When Dell’s 24-inch 4K UHD monitor debuted earlier this year, it was praised for its astounding image quality and lambasted as far too expensive. Its original list price of $1,000 had people asking why anyone would shell out that kind of cash for a 24-inch display when any number of HD monitors easily can be found for well under $200?
Well, the picture has sharpened and prices have dropped: Dell’s UltraSharp 24 Ultra HD monitor now runs around $700 on Amazon—as low as $681 a few days ago—or $800 directly from Dell. Still expensive, but largely in line with the handful of other 4K displays at this screen size on the market.
Why is this rig so expensive? Two key reasons: Pixel density and color accuracy. Foremost, the UP2414Q is simply a great-looking display. While it is nearly blinding at its highest brightness setting, it still manages to keep primary colors correct and prevents washing out while ensuring more nuanced hues like skin tones are accurate and natural. Of course, dialing down the brightness to a more room-appropriate setting helps further, but it’s good to know the UltraSharp 24’s color excels in a variety of environments. (A matte screen makes this monitor’s color performance even more impressive while making the display quite versatile.) On a technical level, color coverage includes 99 percent of the AdobeRGB color space and 100 percent of the sRGB space. A certificate showing detailed color calibration information is included in the box.

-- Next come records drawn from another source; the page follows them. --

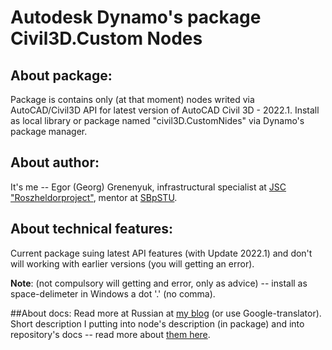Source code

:# Autodesk Dynamo's package Civil3D.Custom Nodes
## About package:
Package is contains only (at that moment) nodes writed via AutoCAD/Civil3D API for latest version of AutoCAD Civil 3D - 2022.1. Install as local library or package named "civil3D.CustomNides" via Dynamo's package manager. 
## About author:
It's me -- Egor (Georg) Grenenyuk, infrastructural specialist at [JSC "Roszheldorproject"](https://www.rzdp.ru/about/en ""), mentor at [SBpSTU](https://english.spbstu.ru). 
## About technical features:
Current package suing latest API features (with Update 2022.1) and don't will working with earlier versions (you will getting an error). 

__Note__: (not compulsory will getting and error, only as advice) -- install as space-delimeter in Windows a dot '.' (no comma).

##About docs:
Read more at Russian at [my blog](https://zen.yandex.ru/id/5d0dba97ecd5cf00afaf2938) (or use Google-translator).
Short description I putting into node's description (in package) and into repository's docs -- read more about [them here](/Wiki/docs_index.md).
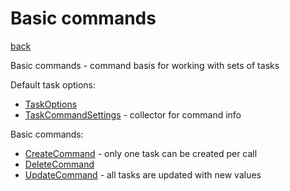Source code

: # Basic commands
[back](../ConcreteCommands.md)

Basic commands - command basis for working with sets of tasks

Default task options:
- [TaskOptions](./TaskOptions/TaskOptions.md)
- [TaskCommandSettings](./TaskCommandSettings.cs) - collector for command info

Basic commands:
- [CreateCommand](./CreateCommand.cs) - only one task can be created per call
- [DeleteCommand](./DeleteCommand.cs)
- [UpdateCommand](./UpdateCommand.cs) - all tasks are updated with new values
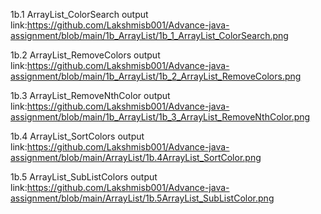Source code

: 1b.1 ArrayList_ColorSearch output link:https://github.com/Lakshmisb001/Advance-java-assignment/blob/main/1b_ArrayList/1b_1_ArrayList_ColorSearch.png

1b.2 ArrayList_RemoveColors output link:https://github.com/Lakshmisb001/Advance-java-assignment/blob/main/1b_ArrayList/1b_2_ArrayList_RemoveColors.png

1b.3 ArrayList_RemoveNthColor output link:https://github.com/Lakshmisb001/Advance-java-assignment/blob/main/1b_ArrayList/1b_3_ArrayList_RemoveNthColor.png

1b.4 ArrayList_SortColors output link:https://github.com/Lakshmisb001/Advance-java-assignment/blob/main/ArrayList/1b.4ArrayList_SortColor.png

1b.5 ArrayList_SubListColors output link:https://github.com/Lakshmisb001/Advance-java-assignment/blob/main/ArrayList/1b.5ArrayList_SubListColor.png



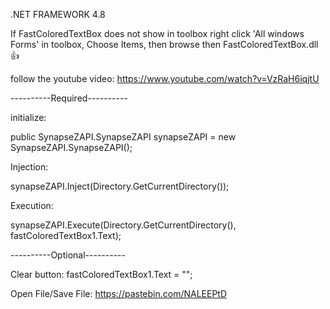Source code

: .NET FRAMEWORK 4.8

If FastColoredTextBox does not show in toolbox right click 'All windows Forms' in toolbox, Choose Items, then browse then FastColoredTextBox.dll 👍

follow the youtube video:
https://www.youtube.com/watch?v=VzRaH6iqjtU

----------Required----------

initialize: 

public SynapseZAPI.SynapseZAPI synapseZAPI = new SynapseZAPI.SynapseZAPI();

Injection: 

synapseZAPI.Inject(Directory.GetCurrentDirectory());

Execution:

synapseZAPI.Execute(Directory.GetCurrentDirectory(), fastColoredTextBox1.Text);

----------Optional----------

Clear button: fastColoredTextBox1.Text = "";

Open File/Save File: https://pastebin.com/NALEEPtD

The UltraSharp 24 crams 185 pixels into each of its 23.8 inches of screen real estate, for a total resolution of 3840 x 2160 pixels. The level of sharpness on the IPS screen is hard to overstate. Every wrinkle or skin blemish appears in video and pictures, and text is fully readable—if tiny—down to a 3-point font size (at standard magnification).
If something’s not to your liking, the UltraSharp offers a range of customization features and presets, including such fine-tuning options as a color temperature setting. A fine-tuning companion colorimeter is also available as an option. Physically, the included stand offers ample range of motion, including full tilt, swivel, pivot, and height adjustments. The monitor also can pivot a full 90 degrees for use in portrait mode.

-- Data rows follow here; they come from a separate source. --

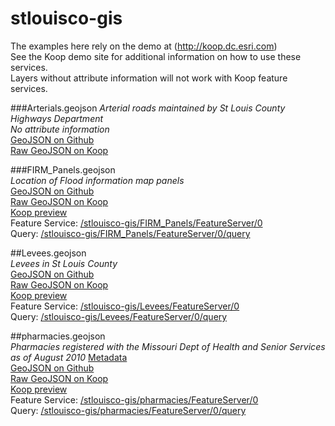 
# stlouisco-gis
The examples here rely on the demo at (http://koop.dc.esri.com)  
See the Koop demo site for additional information on how to use these services.  
Layers without attribute information will not work with Koop feature services.  
  
###Arterials.geojson
*Arterial roads maintained by St Louis County Highways Department*  
*No attribute information*  
[GeoJSON on Github](https://github.com/stlouisco/stlouisco-gis/blob/master/Arterials.geojson)  
[Raw GeoJSON on Koop](http://koop.dc.esri.com/github/stlouisco/stlouisco-gis/Arterials)  

###FIRM_Panels.geojson  
*Location of Flood information map panels*  
[GeoJSON on Github](https://github.com/stlouisco/stlouisco-gis/blob/master/FIRM_Panels.geojson)  
[Raw GeoJSON on Koop](http://koop.dc.esri.com/github/stlouisco/stlouisco-gis/FIRM_Panels)  
[Koop preview](http://koop.dc.esri.com/github/stlouisco/stlouisco-gis/FIRM_Panels/preview)  
Feature Service: [/stlouisco-gis/FIRM_Panels/FeatureServer/0](http://koop.dc.esri.com/github/stlouisco/stlouisco-gis/FIRM_Panels/FeatureServer/0)  
Query: [/stlouisco-gis/FIRM_Panels/FeatureServer/0/query](http://koop.dc.esri.com/github/stlouisco/stlouisco-gis/FIRM_Panels/FeatureServer/0/query)  
  
##Levees.geojson  
*Levees in St Louis County*  
[GeoJSON on Github](https://github.com/stlouisco/stlouisco-gis/blob/master/Levees.geojson)  
[Raw GeoJSON on Koop](http://koop.dc.esri.com/github/stlouisco/stlouisco-gis/Levees)  
[Koop preview](http://koop.dc.esri.com/github/stlouisco/stlouisco-gis/Levees/preview)  
Feature Service: [/stlouisco-gis/Levees/FeatureServer/0](http://koop.dc.esri.com/github/stlouisco/stlouisco-gis/Levees/FeatureServer/0)  
Query: [/stlouisco-gis/Levees/FeatureServer/0/query](http://koop.dc.esri.com/github/stlouisco/stlouisco-gis/Levees/FeatureServer/0/query)  
  
##pharmacies.geojson  
*Pharmacies registered with the Missouri Dept of Health and Senior Services as of August 2010*
[Metadata](ftp://msdis.missouri.edu/pub/metadata_gos/MO_2010_Pharmacies_shp.xml)  
[GeoJSON on Github](https://github.com/stlouisco/stlouisco-gis/blob/master/pharmacies.geojson)  
[Raw GeoJSON on Koop](http://koop.dc.esri.com/github/stlouisco/stlouisco-gis/pharmacies)  
[Koop preview](http://koop.dc.esri.com/github/stlouisco/stlouisco-gis/pharmacies/preview)  
Feature Service: [/stlouisco-gis/pharmacies/FeatureServer/0](http://koop.dc.esri.com/github/stlouisco/stlouisco-gis/pharmacies/FeatureServer/0)  
Query: [/stlouisco-gis/pharmacies/FeatureServer/0/query](http://koop.dc.esri.com/github/stlouisco/stlouisco-gis/pharmacies/FeatureServer/0/query)  
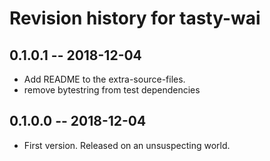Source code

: # Revision history for tasty-wai

## 0.1.0.1 -- 2018-12-04

* Add README to the extra-source-files.
* remove bytestring from test dependencies

## 0.1.0.0 -- 2018-12-04

* First version. Released on an unsuspecting world.
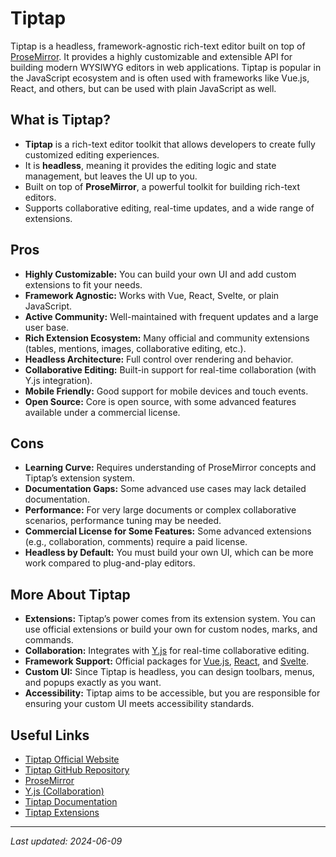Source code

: # Tiptap

Tiptap is a headless, framework-agnostic rich-text editor built on top of [ProseMirror](https://prosemirror.net/). It provides a highly customizable and extensible API for building modern WYSIWYG editors in web applications. Tiptap is popular in the JavaScript ecosystem and is often used with frameworks like Vue.js, React, and others, but can be used with plain JavaScript as well.

## What is Tiptap?
- **Tiptap** is a rich-text editor toolkit that allows developers to create fully customized editing experiences.
- It is **headless**, meaning it provides the editing logic and state management, but leaves the UI up to you.
- Built on top of **ProseMirror**, a powerful toolkit for building rich-text editors.
- Supports collaborative editing, real-time updates, and a wide range of extensions.

## Pros
- **Highly Customizable:** You can build your own UI and add custom extensions to fit your needs.
- **Framework Agnostic:** Works with Vue, React, Svelte, or plain JavaScript.
- **Active Community:** Well-maintained with frequent updates and a large user base.
- **Rich Extension Ecosystem:** Many official and community extensions (tables, mentions, images, collaborative editing, etc.).
- **Headless Architecture:** Full control over rendering and behavior.
- **Collaborative Editing:** Built-in support for real-time collaboration (with Y.js integration).
- **Mobile Friendly:** Good support for mobile devices and touch events.
- **Open Source:** Core is open source, with some advanced features available under a commercial license.

## Cons
- **Learning Curve:** Requires understanding of ProseMirror concepts and Tiptap’s extension system.
- **Documentation Gaps:** Some advanced use cases may lack detailed documentation.
- **Performance:** For very large documents or complex collaborative scenarios, performance tuning may be needed.
- **Commercial License for Some Features:** Some advanced extensions (e.g., collaboration, comments) require a paid license.
- **Headless by Default:** You must build your own UI, which can be more work compared to plug-and-play editors.

## More About Tiptap
- **Extensions:** Tiptap’s power comes from its extension system. You can use official extensions or build your own for custom nodes, marks, and commands.
- **Collaboration:** Integrates with [Y.js](https://yjs.dev/) for real-time collaborative editing.
- **Framework Support:** Official packages for [Vue.js](https://tiptap.dev/guide/vue), [React](https://tiptap.dev/guide/react), and [Svelte](https://tiptap.dev/guide/svelte).
- **Custom UI:** Since Tiptap is headless, you can design toolbars, menus, and popups exactly as you want.
- **Accessibility:** Tiptap aims to be accessible, but you are responsible for ensuring your custom UI meets accessibility standards.

## Useful Links
- [Tiptap Official Website](https://tiptap.dev/)
- [Tiptap GitHub Repository](https://github.com/ueberdosis/tiptap)
- [ProseMirror](https://prosemirror.net/)
- [Y.js (Collaboration)](https://yjs.dev/)
- [Tiptap Documentation](https://tiptap.dev/docs/guide/introduction)
- [Tiptap Extensions](https://tiptap.dev/docs/extensions/overview)

---

*Last updated: 2024-06-09*
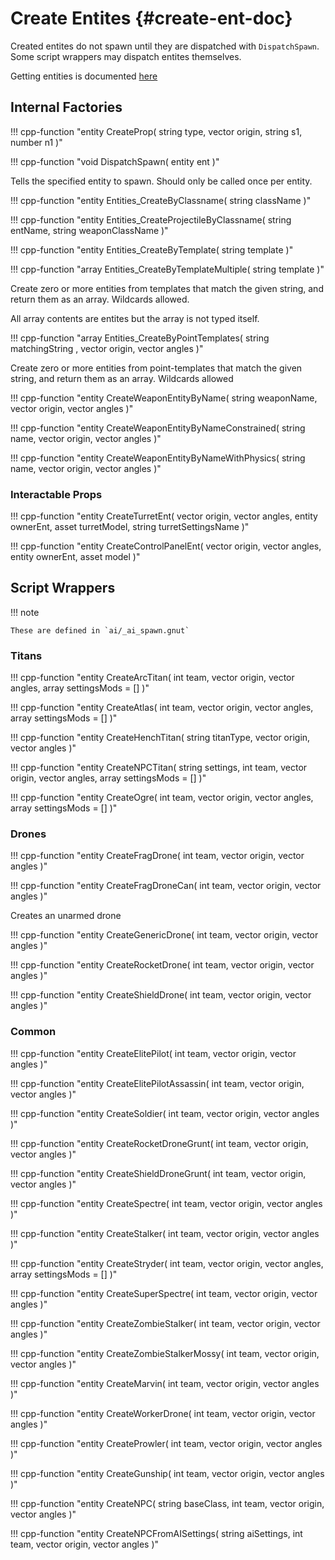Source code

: # Create Entites {#create-ent-doc}


Created entites do not spawn until they are dispatched with `DispatchSpawn`.
Some script wrappers may dispatch entites themselves.

Getting entities is documented [here](getent.md)

## Internal Factories

!!! cpp-function "entity CreateProp( string type, vector origin, string s1, number n1 )"


!!! cpp-function "void DispatchSpawn( entity ent )"

  Tells the specified entity to spawn. Should only be called once per entity.

!!! cpp-function "entity Entities_CreateByClassname( string className )"

!!! cpp-function "entity Entities_CreateProjectileByClassname( string entName, string weaponClassName )"

!!! cpp-function "entity Entities_CreateByTemplate( string template )"

!!! cpp-function "array Entities_CreateByTemplateMultiple( string template )"

  Create zero or more entities from templates that match the given string, and return them as an array. Wildcards allowed.

  All array contents are entites but the array is not typed itself.

!!! cpp-function "array Entities_CreateByPointTemplates( string matchingString , vector origin, vector angles )"

  Create zero or more entities from point-templates that match the given string, and return them as an array. Wildcards allowed

!!! cpp-function "entity CreateWeaponEntityByName( string weaponName, vector origin, vector angles )"

!!! cpp-function "entity CreateWeaponEntityByNameConstrained( string name, vector origin, vector angles )"

!!! cpp-function "entity CreateWeaponEntityByNameWithPhysics( string name, vector origin, vector angles )"

### Interactable Props

!!! cpp-function "entity CreateTurretEnt( vector origin, vector angles, entity ownerEnt, asset turretModel, string turretSettingsName )"

!!! cpp-function "entity CreateControlPanelEnt( vector origin, vector angles, entity ownerEnt, asset model )"

## Script Wrappers

!!! note

    These are defined in `ai/_ai_spawn.gnut`

### Titans

!!! cpp-function "entity CreateArcTitan( int team, vector origin, vector angles, array<string> settingsMods = [] )"

!!! cpp-function "entity CreateAtlas( int team, vector origin, vector angles, array<string> settingsMods = [] )"

!!! cpp-function "entity CreateHenchTitan( string titanType, vector origin, vector angles )"

!!! cpp-function "entity CreateNPCTitan( string settings, int team, vector origin, vector angles, array<string> settingsMods = [] )"

!!! cpp-function "entity CreateOgre( int team, vector origin, vector angles, array<string> settingsMods = [] )"


### Drones

!!! cpp-function "entity CreateFragDrone( int team, vector origin, vector angles )"

!!! cpp-function "entity CreateFragDroneCan( int team, vector origin, vector angles )"

  Creates an unarmed drone

!!! cpp-function "entity CreateGenericDrone( int team, vector origin, vector angles )"

!!! cpp-function "entity CreateRocketDrone( int team, vector origin, vector angles )"

!!! cpp-function "entity CreateShieldDrone( int team, vector origin, vector angles )"

### Common

!!! cpp-function "entity CreateElitePilot( int team, vector origin, vector angles )"

!!! cpp-function "entity CreateElitePilotAssassin( int team, vector origin, vector angles )"

!!! cpp-function "entity CreateSoldier( int team, vector origin, vector angles )"

!!! cpp-function "entity CreateRocketDroneGrunt( int team, vector origin, vector angles )"

!!! cpp-function "entity CreateShieldDroneGrunt( int team, vector origin, vector angles )"

!!! cpp-function "entity CreateSpectre( int team, vector origin, vector angles )"

!!! cpp-function "entity CreateStalker( int team, vector origin, vector angles )"

!!! cpp-function "entity CreateStryder( int team, vector origin, vector angles, array<string> settingsMods = [] )"

!!! cpp-function "entity CreateSuperSpectre( int team, vector origin, vector angles )"

!!! cpp-function "entity CreateZombieStalker( int team, vector origin, vector angles )"

!!! cpp-function "entity CreateZombieStalkerMossy( int team, vector origin, vector angles )"

!!! cpp-function "entity CreateMarvin( int team, vector origin, vector angles )"

!!! cpp-function "entity CreateWorkerDrone( int team, vector origin, vector angles )"

!!! cpp-function "entity CreateProwler( int team, vector origin, vector angles )"

!!! cpp-function "entity CreateGunship( int team, vector origin, vector angles )"

!!! cpp-function "entity CreateNPC( string baseClass, int team, vector origin, vector angles )"

!!! cpp-function "entity CreateNPCFromAISettings( string aiSettings, int team, vector origin, vector angles )"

Ample connectors are available. Primary inputs are two DisplayPort connectors (which support 60Hz with a compatible graphics card), one full size and one mini, and a single HDMI (30Hz only) input. (I tested over DisplayPort using a Dell XPS 15.) Four USB 3.0 ports are included, as well as an SD card reader—the only connector that’s on the side of the device. All the rest of the ports are in back and not all that easy to get to. No speakers are included, but a companion sound bar is available as an extra.
Yes, 4K content remains effectively nonexistent, but it’ll arrive eventually. If you need to prepare yourself for it now in the most compact yet high-performing way possible, Dell’s UltraSharp 24 easily fits the bill.